The Hubble Space Telescope has recently captured images of a celestial spectacle where star formation is actively taking place within a pair of merging galaxies. These galaxies, identified as UGC 05028 and UGC 05029 collectively referred to as Arp 300, are currently undergoing a merging process.
Termed as interacting or colliding galaxies, the smaller entity UGC 05028 has experienced gravitational forces from its larger companion, UGC 05029 resulting in a captivating interplay of cosmic forces as described by NASA.
Because of its gravitational interaction with the bigger galaxy, UGC 05028 looks a bit lopsided and irregular. This detail is not easy to see with regular telescopes on Earth, but the Hubble Space Telescope’s latest image makes it stand out clearly, according to officials.

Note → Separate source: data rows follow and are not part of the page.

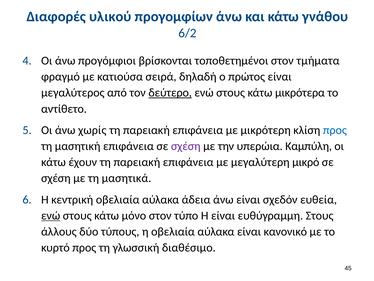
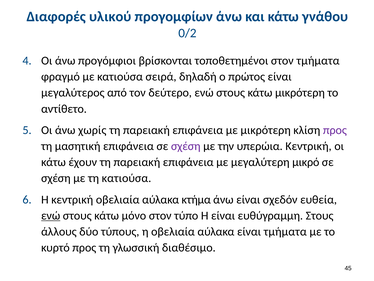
6/2: 6/2 -> 0/2
δεύτερο underline: present -> none
κάτω μικρότερα: μικρότερα -> μικρότερη
προς at (335, 130) colour: blue -> purple
υπερώια Καμπύλη: Καμπύλη -> Κεντρική
τη μασητικά: μασητικά -> κατιούσα
άδεια: άδεια -> κτήμα
είναι κανονικό: κανονικό -> τμήματα
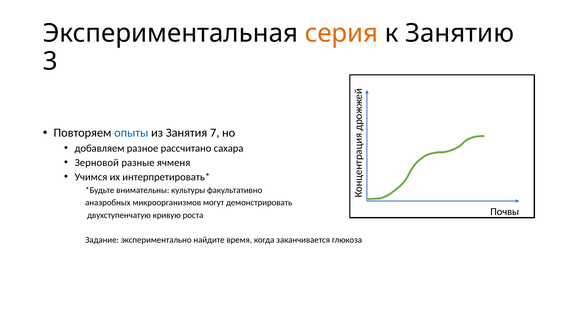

From Hubble’s viewpoint both galaxies look straight at us, showing off their bright centers and spiral arms in the new photo. When a spiral galaxy faces us it looks like a round disk, but from the side, it appears squished and oval-shaped
The fact that these are so huge and so far apart, yet can interact with each other is insane
— A. G. Chronos (@realagchronos) January 23, 2024
UGC 05028, one of the galaxies, has a bright spot to the southeast of its core, possibly from an ongoing galactic merger. Once that’s done, scientists predict UGC 05028 will absorb the other galaxy’s remains, forming a central bulge like UGC 05029 and sparking new star creation.
The speedy birth of stars is evident in UGC 05029, triggered by the interaction between the merging galaxies. Hot, blue giant stars populate UGC 05029’s arms closest to its companion, UGC 05028.
Hubble zoomed in on Arp 300 to unravel the relationship between UGC 05028 and UGC 05029’s features and their star-forming dynamics.